What he means here is that Premier League clubs’ games should be shown only in their region and not nationally, as long as they are sold-out, a sensible enough provision to ensure games are seen by actual fans. As Marcotti explains,

“Scrap the notion of nationwide Premier League TV games, with the exception of one “game of the week” which would be on a terrestrial brodcaster and would be the league’s showpiece that week. Then, divide the country up into regions and show every Premier League game but on a regional basis as long as one of two conditions are met: either it’s an away game or it’s a home sellout.”

Marcotti accepts it’s a rough idea, but concludes by summing up the benefits:

Obviously it’s a radical re-think and requires a number of adjustments. You need to do a lot of fiddling for regions where there are many clubs (like London or Manchester). You need to spread the schedule out across the weekend which will, no doubt upset traditionalists (although, in fact, it’s already very spread out). But it would allow many who simply can’t go to games – whether because they are too young, too old or too poor – to follow their local club and develop (or rekindle) their passion for it. And, if done right, it would also boost attendances. By the way, technologically, it would be very easy to do: Sky boxes are already set based on postcodes, which is why if you move from Liverpool to London and take your receiver with you, you still get local Liverpool news.

This isn’t quite the NFL model, though. Yes, home teams have to sell-out their games 72 hours before a game or it will be blacked out on television within a 75 mile radius of the team’s home stadium. Meantime, when the local team’s game is airing, no other game can be shown on a local network station.

But there’s still a hell of a lot of nationally broadcast games, which is why the NFL’s television deal is even sweeter than the Premier League’s. A fan of an NFL team who does not live in that team’s local market can purchase NFL Sunday Ticket on satellite and watch all their team’s games that way. You don’t have to be local to watch every game your team plays, wherever they play. And through Sunday Ticket, you can watch pretty much every game every weekend.

Aside from the premium Sunday Ticket package, there’s an enormous amount of gridiron on American television broadcast nationally.  If your local team plays at say 3pm central time (in my case, the Chicago Bears), you can usually find two games on local network stations beforehand at noon, and then nationally broadcast games on both Sunday and Monday evenings. For the second half of the season, NFL Network (a dedicated station available on most cable or satellite packages for little extra charge) shows a live game on Thursday nights nationally as well.

■ **Questions on the material**:
**A)** From the passage on Premier League and NFL television coverage, transcribe word for word the part that opens with the words containing "This isn’t quite" and closes with "game every weekend.".
**B)** Continue the passage on Premier League and NFL television coverage, starting after its last sentence.
The records that come after this passage are separate material and unrelated to it.

■ **Given entries**:
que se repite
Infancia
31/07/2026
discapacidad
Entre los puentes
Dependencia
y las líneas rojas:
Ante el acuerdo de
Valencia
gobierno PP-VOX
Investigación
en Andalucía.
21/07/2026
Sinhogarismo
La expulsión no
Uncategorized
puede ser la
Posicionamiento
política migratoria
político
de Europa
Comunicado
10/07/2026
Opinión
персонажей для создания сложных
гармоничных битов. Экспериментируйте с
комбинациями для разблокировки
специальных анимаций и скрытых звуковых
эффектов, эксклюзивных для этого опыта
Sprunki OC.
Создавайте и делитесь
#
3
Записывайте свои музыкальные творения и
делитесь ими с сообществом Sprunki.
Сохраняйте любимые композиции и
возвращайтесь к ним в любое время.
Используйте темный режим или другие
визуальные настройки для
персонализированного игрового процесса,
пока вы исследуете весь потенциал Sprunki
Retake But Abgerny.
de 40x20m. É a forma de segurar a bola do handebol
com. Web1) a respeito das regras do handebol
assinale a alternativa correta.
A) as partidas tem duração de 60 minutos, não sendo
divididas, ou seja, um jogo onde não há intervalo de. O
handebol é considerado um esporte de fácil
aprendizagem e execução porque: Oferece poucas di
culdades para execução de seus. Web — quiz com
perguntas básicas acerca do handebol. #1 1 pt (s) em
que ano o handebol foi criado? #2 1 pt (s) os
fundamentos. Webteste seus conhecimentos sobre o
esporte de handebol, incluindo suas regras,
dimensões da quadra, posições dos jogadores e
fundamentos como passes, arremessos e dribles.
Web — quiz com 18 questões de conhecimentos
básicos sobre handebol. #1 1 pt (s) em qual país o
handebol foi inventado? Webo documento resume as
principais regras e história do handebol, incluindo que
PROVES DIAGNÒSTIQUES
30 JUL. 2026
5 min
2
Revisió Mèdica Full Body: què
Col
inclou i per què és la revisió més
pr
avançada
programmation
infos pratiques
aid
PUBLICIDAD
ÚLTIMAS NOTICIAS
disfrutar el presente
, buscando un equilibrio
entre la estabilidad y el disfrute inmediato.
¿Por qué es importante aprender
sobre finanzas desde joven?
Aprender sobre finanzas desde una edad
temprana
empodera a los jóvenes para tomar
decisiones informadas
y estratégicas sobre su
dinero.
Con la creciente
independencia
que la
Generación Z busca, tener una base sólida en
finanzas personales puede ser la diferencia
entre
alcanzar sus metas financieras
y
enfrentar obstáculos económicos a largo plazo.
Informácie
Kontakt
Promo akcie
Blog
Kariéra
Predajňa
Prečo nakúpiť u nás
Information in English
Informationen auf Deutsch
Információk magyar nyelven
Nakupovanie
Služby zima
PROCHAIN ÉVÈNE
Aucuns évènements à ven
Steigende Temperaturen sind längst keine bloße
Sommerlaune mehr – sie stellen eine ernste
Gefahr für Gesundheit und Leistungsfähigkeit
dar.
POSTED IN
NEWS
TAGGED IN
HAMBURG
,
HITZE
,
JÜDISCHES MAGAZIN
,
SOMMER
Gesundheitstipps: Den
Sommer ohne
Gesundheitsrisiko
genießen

■ **Results**:
**A)**
This isn’t quite the NFL model, though. Yes, home teams have to sell-out their games 72 hours before a game or it will be blacked out on television within a 75 mile radius of the team’s home stadium. Meantime, when the local team’s game is airing, no other game can be shown on a local network station.

But there’s still a hell of a lot of nationally broadcast games, which is why the NFL’s television deal is even sweeter than the Premier League’s. A fan of an NFL team who does not live in that team’s local market can purchase NFL Sunday Ticket on satellite and watch all their team’s games that way. You don’t have to be local to watch every game your team plays, wherever they play. And through Sunday Ticket, you can watch pretty much every game every weekend.

**B)**
The point of all this is to say that the NFL’s model isn’t exactly one of encouraging local fandom over following a team across the country. A Cowboys fan could watch every game Dallas plays even if he lives in Seattle by buying NFL Sunday Ticket or going to one of hundreds of bars that has it. He can also gorge on a dozen plus other games and entirely ignore the Seahawks if he chooses.

What the NFL’s model does do is encourage existing local fans of their team to go to games, or they will be blacked out in their locality on television. Essentially, though, this is presupposing a local fanbase for that NFL team, not encouraging one over national affiliations.  The NFL is obviously popular enough now that a team can move states and suddenly a sold-out stadium will appear in their new home. Part of this is precisely because of the amount of games shown nationally.

Marcotti’s model would surely result in a far less lucrative television deal for the Premier League. But I’m also not sure it would help local clubs outside the Premier League, as the regional behemoths like Liverpool would in this model have more of their games on television available to local fans.

The problem is that in most of the NFL, there is only one team per region. In England, ensuring every Manchester United game could be seen locally on television every week would surely only do more damage to other local clubs like Rochdale or Stockport County by increasing the availability of United games from the armchair, even if they were not shown at the same times as their games. It would actually encourage local armchair Premier League fandom, wouldn’t it?

The local television model works in the NFL with 32 teams spread across a geographic area so much larger than England, which is the size of Alabama and has over 90 professional clubs. Limiting broadcasts by locality and not damaging smaller teams is much harder to do in England.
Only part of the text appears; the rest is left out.